我们的模型建立在哪些模型之上？审视现代大语言模型中的隐形依赖关系

摘要

现代LLM训练管道日益依赖其他模型进行数据生成、语料过滤、输出评判以及开发决策指导。这些依赖关系具有递归性：一个模型可能依赖上游产物，而该产物本身的依赖关系仅记录在独立发布的构件与产物中。最终，完整的依赖结构被碎片化地分散于异构公共产物之间，其复杂性与递归深度远超人类追踪能力。我们提出ModSleuth这一代理系统，能从公共产物中递归重构基于源级实证证据的LLM依赖图。研究发现，当前主要挑战已非信息提取，而在于定义何种关系构成依赖，以及协调不一致文档中的构件引用。
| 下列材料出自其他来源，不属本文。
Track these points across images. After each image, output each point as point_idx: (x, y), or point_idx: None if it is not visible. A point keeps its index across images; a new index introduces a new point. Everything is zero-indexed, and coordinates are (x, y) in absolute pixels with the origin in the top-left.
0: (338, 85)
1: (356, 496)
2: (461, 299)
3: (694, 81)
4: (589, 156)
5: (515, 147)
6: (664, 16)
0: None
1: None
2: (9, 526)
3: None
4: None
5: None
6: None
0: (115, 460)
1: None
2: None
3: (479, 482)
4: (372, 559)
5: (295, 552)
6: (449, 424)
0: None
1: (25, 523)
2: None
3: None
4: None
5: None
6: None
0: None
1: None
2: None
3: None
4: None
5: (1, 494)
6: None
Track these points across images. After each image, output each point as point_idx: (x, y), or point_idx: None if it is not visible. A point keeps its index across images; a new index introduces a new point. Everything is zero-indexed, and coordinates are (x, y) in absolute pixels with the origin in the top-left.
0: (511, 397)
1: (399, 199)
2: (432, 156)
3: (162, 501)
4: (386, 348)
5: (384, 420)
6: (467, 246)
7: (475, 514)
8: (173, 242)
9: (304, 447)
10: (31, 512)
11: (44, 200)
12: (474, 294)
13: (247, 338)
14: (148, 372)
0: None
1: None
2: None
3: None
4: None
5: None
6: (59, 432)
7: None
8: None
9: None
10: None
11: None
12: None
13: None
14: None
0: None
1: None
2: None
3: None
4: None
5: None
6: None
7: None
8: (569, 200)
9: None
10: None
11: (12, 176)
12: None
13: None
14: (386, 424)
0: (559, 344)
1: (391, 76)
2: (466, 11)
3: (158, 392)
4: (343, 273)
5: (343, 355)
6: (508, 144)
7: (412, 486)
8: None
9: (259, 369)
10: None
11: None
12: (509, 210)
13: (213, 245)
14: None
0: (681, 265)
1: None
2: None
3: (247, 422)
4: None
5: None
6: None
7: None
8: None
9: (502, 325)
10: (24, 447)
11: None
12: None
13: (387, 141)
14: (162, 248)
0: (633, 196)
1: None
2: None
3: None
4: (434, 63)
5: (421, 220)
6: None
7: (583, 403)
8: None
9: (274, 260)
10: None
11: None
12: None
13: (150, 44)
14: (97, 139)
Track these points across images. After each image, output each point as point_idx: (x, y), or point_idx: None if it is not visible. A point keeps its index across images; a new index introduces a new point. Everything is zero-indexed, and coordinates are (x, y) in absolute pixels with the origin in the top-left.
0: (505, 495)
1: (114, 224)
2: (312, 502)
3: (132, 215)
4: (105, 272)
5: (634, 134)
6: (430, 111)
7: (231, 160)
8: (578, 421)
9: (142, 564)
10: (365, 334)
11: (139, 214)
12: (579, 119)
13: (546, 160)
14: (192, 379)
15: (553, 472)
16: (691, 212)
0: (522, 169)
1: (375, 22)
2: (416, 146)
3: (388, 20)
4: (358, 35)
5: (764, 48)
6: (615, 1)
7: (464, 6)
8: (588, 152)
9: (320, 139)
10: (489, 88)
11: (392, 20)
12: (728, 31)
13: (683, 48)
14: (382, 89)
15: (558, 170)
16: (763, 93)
我们通过形式化框架应对这些挑战：区分直接与间接依赖，通过操作中心关系表征异构管道角色，并跨名称、版本与仓库解析构件身份。将ModSleuth应用于四个富含公共产物的LLM发布版本，我们恢复了1,060个经源验证的依赖关系，构建出现代LLM开发的大规模依赖图。这些图谱揭示了多跳许可义务、训练-评估耦合、发布产物与训练时构件的差异，以及难以通过常规手段发现的文档不一致性。我们开源ModSleuth及其生成的依赖图，以支持对现代LLM日益复杂生态系统的透明化分析。

English

Modern LLM training pipelines increasingly rely on other models to generate data, filter corpora, judge outputs, and guide development decisions. These dependencies are recursive: a model may depend on an upstream artifact whose own dependencies are documented only in separate releases and artifacts. As a result, the full dependency structure is fragmented across heterogeneous public artifacts, with complexity and recursive depth far outpacing humans' ability to trace. We introduce ModSleuth, an agentic system that recursively reconstructs LLM dependency graphs from public artifacts with source-grounded evidence. We find that the primary challenge is no longer information extraction, but defining what constitutes a dependency and reconciling artifact references across inconsistent documentation. We address these challenges through a formalization that distinguishes direct and indirect dependencies, represents heterogeneous pipeline roles through operation-centered relationships, and resolves artifact identities across names, versions, and repositories. Applying ModSleuth to four public-artifact-rich LLM releases, we recover 1,060 source-verified dependencies and construct large-scale dependency graphs of modern LLM development. These graphs reveal multi-hop license obligations, train-evaluation coupling, discrepancies between released and training-time artifacts, and documentation inconsistencies that would otherwise be difficult to uncover. We release ModSleuth and the resulting dependency graphs to support transparent analysis of the increasingly complex ecosystems underlying modern LLMs.